All of the listing, from first line to last, should be output exactly; the pictures stay out.

BEGIN Materials provided

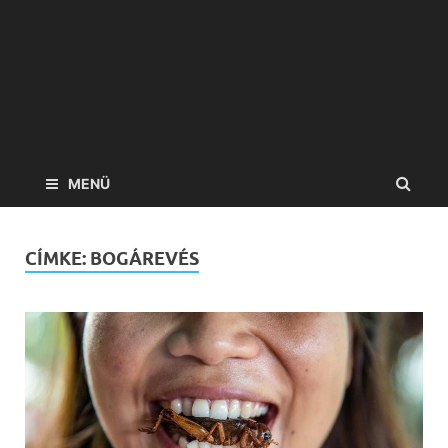
MENÜ
CÍMKE:
BOGÁREVÉS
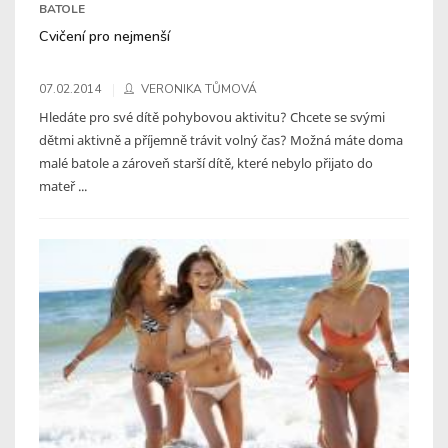
BATOLE
Cvičení pro nejmenší
07.02.2014
VERONIKA TŮMOVÁ
Hledáte pro své dítě pohybovou aktivitu? Chcete se svými
dětmi aktivně a příjemně trávit volný čas? Možná máte doma
malé batole a zároveň starší dítě, které nebylo přijato do
mateř ...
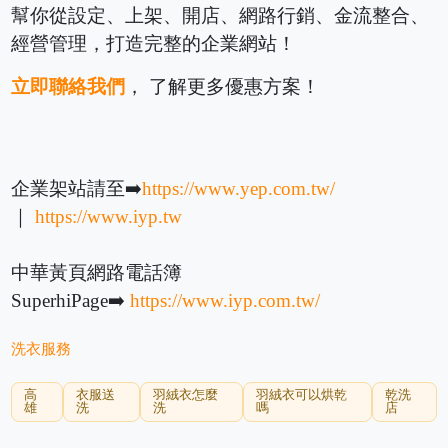
幫你從設定、上架、開店、網路行銷、金流整合、
經營管理，打造完整的企業網站！
立即聯絡我們
， 了解更多優惠方案！
企業架站請至➡️
https://www.yep.com.tw/
｜
https://www.iyp.tw
中華黃頁網路電話簿
SuperhiPage➡️
https://www.iyp.com.tw/
洗衣服務
高
衣服送
羽絨衣怎麼
羽絨衣可以烘乾
乾洗
雄
洗
洗
嗎
店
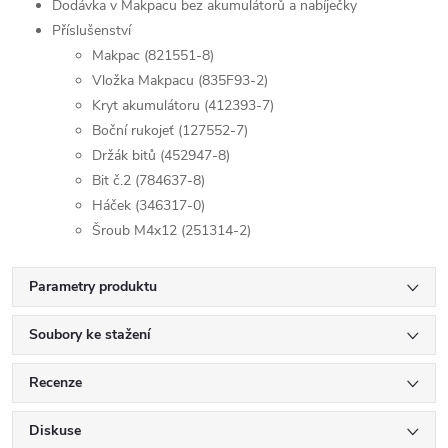
Dodávka v Makpacu bez akumulátorů a nabíječky
Příslušenství
Makpac (821551-8)
Vložka Makpacu (835F93-2)
Kryt akumulátoru (412393-7)
Boční rukojeť (127552-7)
Držák bitů (452947-8)
Bit č.2 (784637-8)
Háček (346317-0)
Šroub M4x12 (251314-2)
Parametry produktu
Soubory ke stažení
Recenze
Diskuse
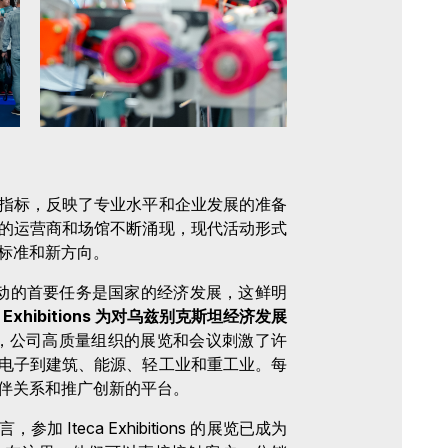
指标，反映了专业水平和企业发展的准备
的运营商和场馆不断涌现，现代活动形式
标准和新方向。
ions 活动的首要任务是国家的经济发展，这鲜明
ca Exhibitions 为对乌兹别克斯坦经济发展
，公司高质量组织的展览和会议刺激了许
电子到建筑、能源、轻工业和重工业。每
伴关系和推广创新的平台。
 Iteca Exhibitions 的展览已成为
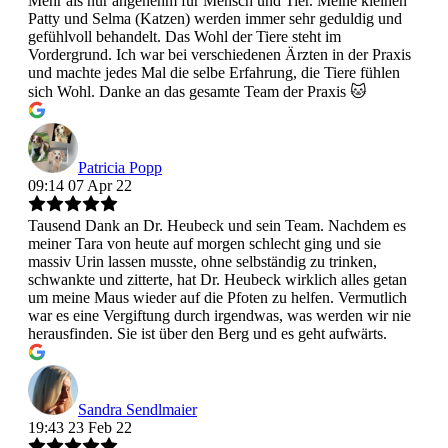
Mehr als nur angenehm für Mensch und Tier. Meine kleinen
Patty und Selma (Katzen) werden immer sehr geduldig und
gefühlvoll behandelt. Das Wohl der Tiere steht im
Vordergrund. Ich war bei verschiedenen Ärzten in der Praxis
und machte jedes Mal die selbe Erfahrung, die Tiere fühlen
sich Wohl. Danke an das gesamte Team der Praxis 🐱
Patricia Popp
09:14 07 Apr 22
Tausend Dank an Dr. Heubeck und sein Team. Nachdem es
meiner Tara von heute auf morgen schlecht ging und sie
massiv Urin lassen musste, ohne selbständig zu trinken,
schwankte und zitterte, hat Dr. Heubeck wirklich alles getan
um meine Maus wieder auf die Pfoten zu helfen. Vermutlich
war es eine Vergiftung durch irgendwas, was werden wir nie
herausfinden. Sie ist über den Berg und es geht aufwärts.
Sandra Sendlmaier
19:43 23 Feb 22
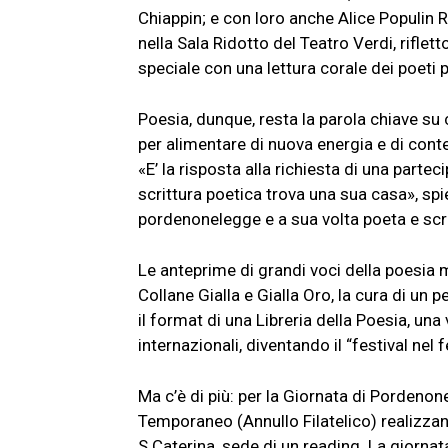
Chiappin; e con loro anche Alice Populin 
nella Sala Ridotto del Teatro Verdi, riflet
speciale con una lettura corale dei poeti 
Poesia, dunque, resta la parola chiave s
per alimentare di nuova energia e di contenu
«E’ la risposta alla richiesta di una part
scrittura poetica trova una sua casa», spie
pordenonelegge e a sua volta poeta e scri
Le anteprime di grandi voci della poesia ma
Collane Gialla e Gialla Oro, la cura di un 
il format di una Libreria della Poesia, una 
internazionali, diventando il “festival nel
Ma c’è di più: per la Giornata di Pordenone
Temporaneo (Annullo Filatelico) realizzan
S.Caterina, sede di un reading. La giorna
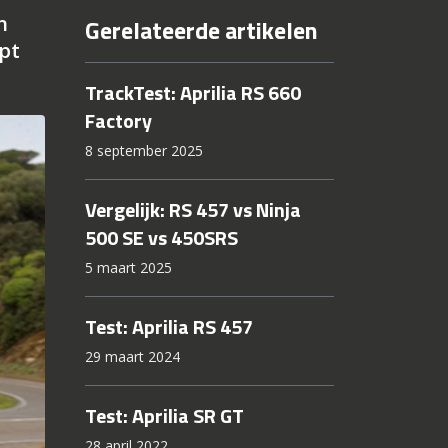
n
Gerelateerde artikelen
opt
TrackTest: Aprilia RS 660
Factory
8 september 2025
Vergelijk: RS 457 vs Ninja
500 SE vs 450SRS
5 maart 2025
Test: Aprilia RS 457
29 maart 2024
Test: Aprilia SR GT
28 april 2022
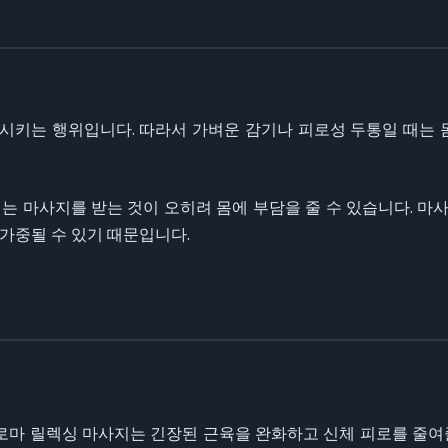
키는 행위입니다. 따라서 가벼운 감기나 피로성 두통일 때는 
에는 마사지를 받는 것이 오히려 몸에 부담을 줄 수 있습니다. 마
가중될 수 있기 때문입니다.
아로마 릴렉싱 마사지는 긴장된 근육을 완화하고 신체 피로를 줄여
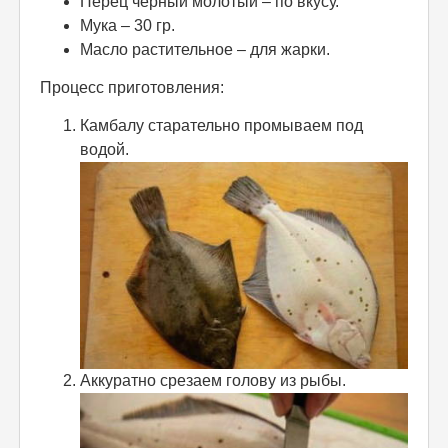
Перец черный молотый – по вкусу.
Мука – 30 гр.
Масло растительное – для жарки.
Процесс приготовления:
Камбалу старательно промываем под
водой.
Аккуратно срезаем голову из рыбы.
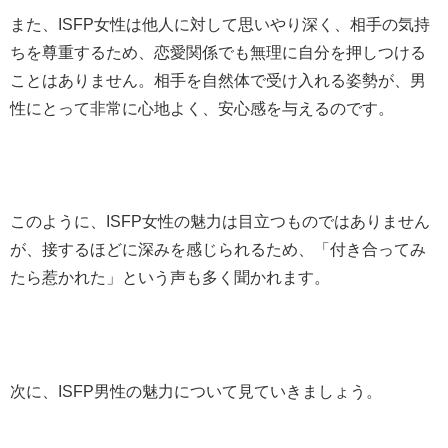
また、ISFP女性は他人に対して思いやり深く、相手の気持
ちを尊重するため、恋愛関係でも無理に自分を押しつける
ことはありません。相手を自然体で受け入れる姿勢が、男
性にとって非常に心地よく、安心感を与えるのです。
このように、ISFP女性の魅力は目立つものではありません
が、接するほどに深みを感じられるため、「付き合ってみ
たら惹かれた」という声も多く聞かれます。
次に、ISFP男性の魅力について見ていきましょう。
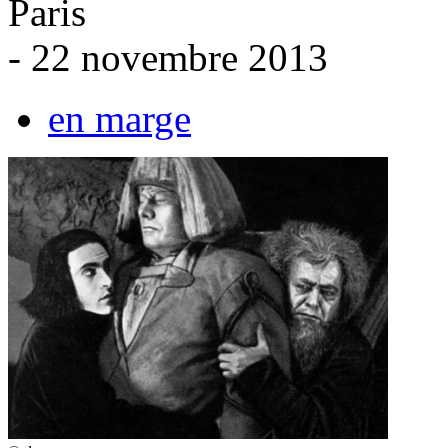
Paris
- 22 novembre 2013
en marge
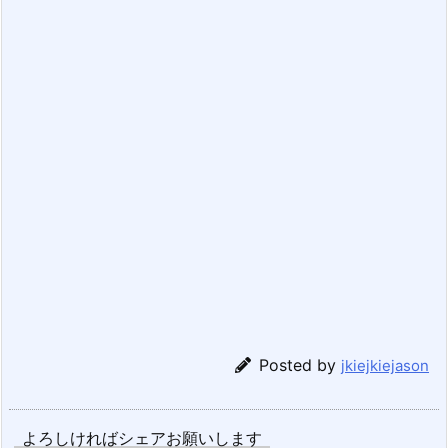
Posted by
jkiejkiejason
よろしければシェアお願いします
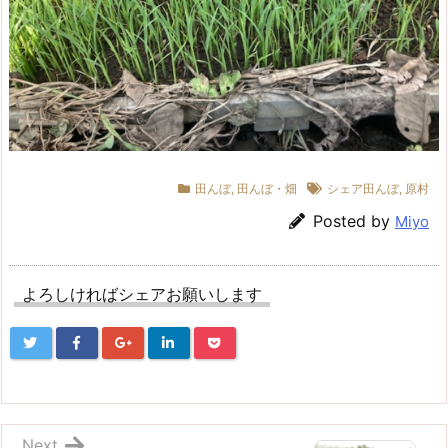
田んぼ
,
田んぼ・畑
シェア田んぼ
,
原村
Posted by
Miyo
よろしければシェアお願いします
Next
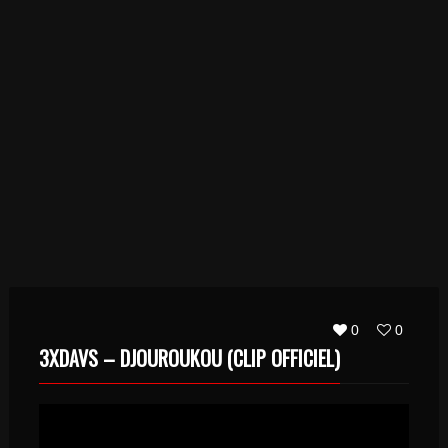
0
0
3XDAVS – DJOUROUKOU (CLIP OFFICIEL)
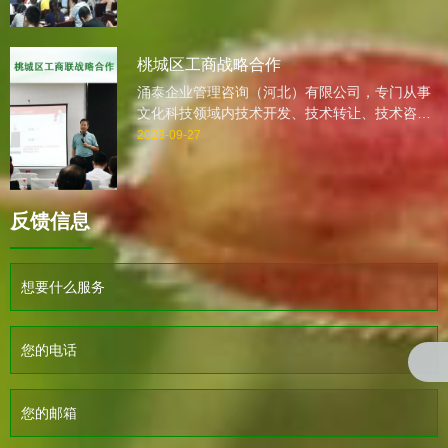
2005年创业以来，我公司一直本着感恩，诚信，
全力以赴的服务理念，抱着深深地责任感，一步
一个脚印地走过。
桃城区工商战略合作
涌泰企业管理咨询（河北）有限公司，专门从事
文化科技领域内技术开发、技术转让、技术咨
询、技术服务、企业培训、认证、企业咨询,企业
2023-09-27
诊断,会展服务、营销策划的专业咨询公司。自
2005年创业以来，我公司一直本着感恩，诚信，
全力以赴的服务理念，抱着深深地责任感，一步
反馈信息
一个脚印地走过。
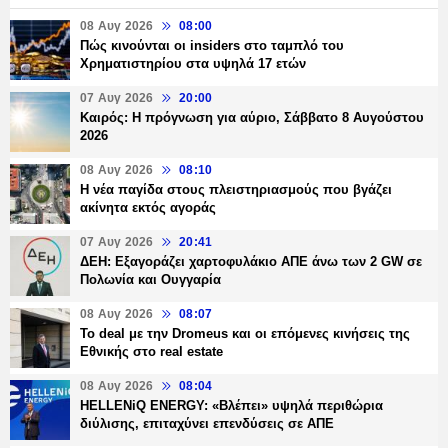
08 Αυγ 2026
08:00
Πώς κινούνται οι insiders στο ταμπλό του
Χρηματιστηρίου στα υψηλά 17 ετών
07 Αυγ 2026
20:00
Καιρός: Η πρόγνωση για αύριο, Σάββατο 8 Αυγούστου
2026
08 Αυγ 2026
08:10
Η νέα παγίδα στους πλειστηριασμούς που βγάζει
ακίνητα εκτός αγοράς
07 Αυγ 2026
20:41
ΔΕΗ: Εξαγοράζει χαρτοφυλάκιο ΑΠΕ άνω των 2 GW σε
Πολωνία και Ουγγαρία
08 Αυγ 2026
08:07
Το deal με την Dromeus και οι επόμενες κινήσεις της
Εθνικής στο real estate
08 Αυγ 2026
08:04
HELLENiQ ENERGY: «Βλέπει» υψηλά περιθώρια
διύλισης, επιταχύνει επενδύσεις σε ΑΠΕ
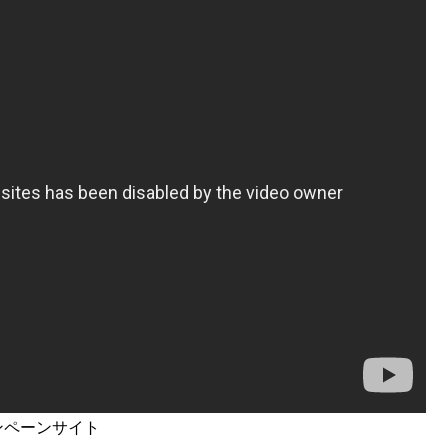
ンペーンサイト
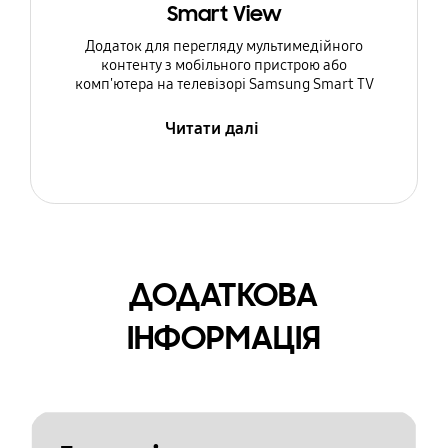
Smart View
Додаток для перегляду мультимедійного
контенту з мобільного пристрою або
комп'ютера на телевізорі Samsung Smart TV
Читати далі
ДОДАТКОВА
ІНФОРМАЦІЯ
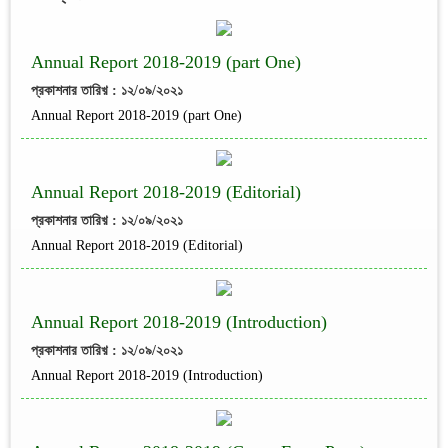
Annual Report 2018-2019 (part One)
প্রকাশনার তারিখ় : ১২/০৯/২০২১
Annual Report 2018-2019 (part One)
Annual Report 2018-2019 (Editorial)
প্রকাশনার তারিখ় : ১২/০৯/২০২১
Annual Report 2018-2019 (Editorial)
Annual Report 2018-2019 (Introduction)
প্রকাশনার তারিখ় : ১২/০৯/২০২১
Annual Report 2018-2019 (Introduction)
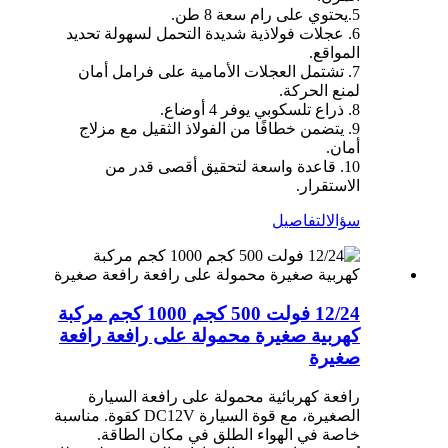
5.يحتوي على رام سعة 8 طن.
6. عجلات فولاذية شديدة التحمل لسهولة تحديد
المواقع.
7. تشتمل العجلات الأمامية على فرامل أمان
لمنع الحركة.
8. ذراع تلسكوبي يوفر 4 أوضاع.
9. يتضمن خطافًا من الفولاذ الثقيل مع مزلاج
أمان.
10. قاعدة واسعة لتحقيق أقصى قدر من
الاستقرار.
سؤال
التفاصيل
12/24 فولت 500 كجم 1000 كجم مركبة
كهربية صغيرة محمولة على رافعة رافعة
صغيرة
رافعة كهربائية محمولة على رافعة السيارة
الصغيرة، مع قوة السيارة DC12V كقوة. مناسبة
خاصة في الهواء الطلق في مكان الطاقة.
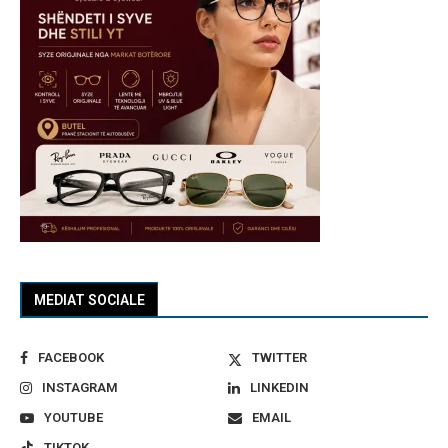
MEDIAT SOCIALE
FACEBOOK
TWITTER
INSTAGRAM
LINKEDIN
YOUTUBE
EMAIL
TIKTOK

END Materials provided

Solution for this exercise:
MENÜ
CÍMKE:
BOGÁREVÉS
BATOLE
Cvičení pro nejmenší
07.02.2014
VERONIKA TŮMOVÁ
Hledáte pro své dítě pohybovou aktivitu? Chcete se svými
dětmi aktivně a příjemně trávit volný čas? Možná máte doma
malé batole a zároveň starší dítě, které nebylo přijato do
mateř ...
幫你從設定、上架、開店、網路行銷、金流整合、
經營管理，打造完整的企業網站！
立即聯絡我們
， 了解更多優惠方案！
企業架站請至➡️
https://www.yep.com.tw/
｜
https://www.iyp.tw
中華黃頁網路電話簿
SuperhiPage➡️
https://www.iyp.com.tw/
洗衣服務
高
衣服送
羽絨衣怎麼
羽絨衣可以烘乾
乾洗
雄
洗
洗
嗎
店
Dodávka v Makpacu bez akumulátorů a nabíječky
Příslušenství
Makpac (821551-8)
Vložka Makpacu (835F93-2)
Kryt akumulátoru (412393-7)
Boční rukojeť (127552-7)
Držák bitů (452947-8)
Bit č.2 (784637-8)
Háček (346317-0)
Šroub M4x12 (251314-2)
Parametry produktu
Soubory ke stažení
Recenze
Diskuse
指标，反映了专业水平和企业发展的准备
的运营商和场馆不断涌现，现代活动形式
标准和新方向。
ions 活动的首要任务是国家的经济发展，这鲜明
ca Exhibitions 为对乌兹别克斯坦经济发展
，公司高质量组织的展览和会议刺激了许
电子到建筑、能源、轻工业和重工业。每
伴关系和推广创新的平台。
 Iteca Exhibitions 的展览已成为
Mehr als nur angenehm für Mensch und Tier. Meine kleinen
Patty und Selma (Katzen) werden immer sehr geduldig und
gefühlvoll behandelt. Das Wohl der Tiere steht im
Vordergrund. Ich war bei verschiedenen Ärzten in der Praxis
und machte jedes Mal die selbe Erfahrung, die Tiere fühlen
sich Wohl. Danke an das gesamte Team der Praxis 🐱
Patricia Popp
09:14 07 Apr 22
Tausend Dank an Dr. Heubeck und sein Team. Nachdem es
meiner Tara von heute auf morgen schlecht ging und sie
massiv Urin lassen musste, ohne selbständig zu trinken,
schwankte und zitterte, hat Dr. Heubeck wirklich alles getan
um meine Maus wieder auf die Pfoten zu helfen. Vermutlich
war es eine Vergiftung durch irgendwas, was werden wir nie
herausfinden. Sie ist über den Berg und es geht aufwärts.
Sandra Sendlmaier
19:43 23 Feb 22
Chiappin; e con loro anche Alice Populin 
nella Sala Ridotto del Teatro Verdi, riflet
speciale con una lettura corale dei poeti 
Poesia, dunque, resta la parola chiave s
per alimentare di nuova energia e di contenu
«E’ la risposta alla richiesta di una part
scrittura poetica trova una sua casa», spie
pordenonelegge e a sua volta poeta e scri
Le anteprime di grandi voci della poesia ma
Collane Gialla e Gialla Oro, la cura di un 
il format di una Libreria della Poesia, una 
internazionali, diventando il “festival nel
Ma c’è di più: per la Giornata di Pordenone
Temporaneo (Annullo Filatelico) realizzan
S.Caterina, sede di un reading. La giorna
n
Gerelateerde artikelen
opt
TrackTest: Aprilia RS 660
Factory
8 september 2025
Vergelijk: RS 457 vs Ninja
500 SE vs 450SRS
5 maart 2025
Test: Aprilia RS 457
29 maart 2024
Test: Aprilia SR GT
28 april 2022
키는 행위입니다. 따라서 가벼운 감기나 피로성 두통일 때는 
에는 마사지를 받는 것이 오히려 몸에 부담을 줄 수 있습니다. 마
가중될 수 있기 때문입니다.
아로마 릴렉싱 마사지는 긴장된 근육을 완화하고 신체 피로를 줄여
Перец черный молотый – по вкусу.
Мука – 30 гр.
Масло растительное – для жарки.
Процесс приготовления:
Камбалу старательно промываем под
водой.
Аккуратно срезаем голову из рыбы.
また、ISFP女性は他人に対して思いやり深く、相手の気持
ちを尊重するため、恋愛関係でも無理に自分を押しつける
ことはありません。相手を自然体で受け入れる姿勢が、男
性にとって非常に心地よく、安心感を与えるのです。
このように、ISFP女性の魅力は目立つものではありません
が、接するほどに深みを感じられるため、「付き合ってみ
たら惹かれた」という声も多く聞かれます。
次に、ISFP男性の魅力について見ていきましょう。
Paris
- 22 novembre 2013
en marge
Posted by
jkiejkiejason
よろしければシェアお願いします
田んぼ
,
田んぼ・畑
シェア田んぼ
,
原村
Posted by
Miyo
よろしければシェアお願いします
Next
0
0
3XDAVS – DJOUROUKOU (CLIP OFFICIEL)
2005年创业以来，我公司一直本着感恩，诚信，
全力以赴的服务理念，抱着深深地责任感，一步
一个脚印地走过。
桃城区工商战略合作
涌泰企业管理咨询（河北）有限公司，专门从事
文化科技领域内技术开发、技术转让、技术咨
询、技术服务、企业培训、认证、企业咨询,企业
2023-09-27
诊断,会展服务、营销策划的专业咨询公司。自
2005年创业以来，我公司一直本着感恩，诚信，
全力以赴的服务理念，抱着深深地责任感，一步
反馈信息
一个脚印地走过。
08 Αυγ 2026
08:00
Πώς κινούνται οι insiders στο ταμπλό του
Χρηματιστηρίου στα υψηλά 17 ετών
07 Αυγ 2026
20:00
Καιρός: Η πρόγνωση για αύριο, Σάββατο 8 Αυγούστου
2026
08 Αυγ 2026
08:10
Η νέα παγίδα στους πλειστηριασμούς που βγάζει
ακίνητα εκτός αγοράς
07 Αυγ 2026
20:41
ΔΕΗ: Εξαγοράζει χαρτοφυλάκιο ΑΠΕ άνω των 2 GW σε
Πολωνία και Ουγγαρία
08 Αυγ 2026
08:07
Το deal με την Dromeus και οι επόμενες κινήσεις της
Εθνικής στο real estate
08 Αυγ 2026
08:04
HELLENiQ ENERGY: «Βλέπει» υψηλά περιθώρια
διύλισης, επιταχύνει επενδύσεις σε ΑΠΕ
ンペーンサイト
Smart View
Додаток для перегляду мультимедійного
контенту з мобільного пристрою або
комп'ютера на телевізорі Samsung Smart TV
Читати далі
ДОДАТКОВА
ІНФОРМАЦІЯ
Annual Report 2018-2019 (part One)
প্রকাশনার তারিখ় : ১২/০৯/২০২১
Annual Report 2018-2019 (part One)
Annual Report 2018-2019 (Editorial)
প্রকাশনার তারিখ় : ১২/০৯/২০২১
Annual Report 2018-2019 (Editorial)
Annual Report 2018-2019 (Introduction)
প্রকাশনার তারিখ় : ১২/০৯/২০২১
Annual Report 2018-2019 (Introduction)
5.يحتوي على رام سعة 8 طن.
6. عجلات فولاذية شديدة التحمل لسهولة تحديد
المواقع.
7. تشتمل العجلات الأمامية على فرامل أمان
لمنع الحركة.
8. ذراع تلسكوبي يوفر 4 أوضاع.
9. يتضمن خطافًا من الفولاذ الثقيل مع مزلاج
أمان.
10. قاعدة واسعة لتحقيق أقصى قدر من
الاستقرار.
سؤال
التفاصيل
12/24 فولت 500 كجم 1000 كجم مركبة
كهربية صغيرة محمولة على رافعة رافعة
صغيرة
رافعة كهربائية محمولة على رافعة السيارة
الصغيرة، مع قوة السيارة DC12V كقوة. مناسبة
خاصة في الهواء الطلق في مكان الطاقة.
MEDIAT SOCIALE
FACEBOOK
TWITTER
INSTAGRAM
LINKEDIN
YOUTUBE
EMAIL
TIKTOK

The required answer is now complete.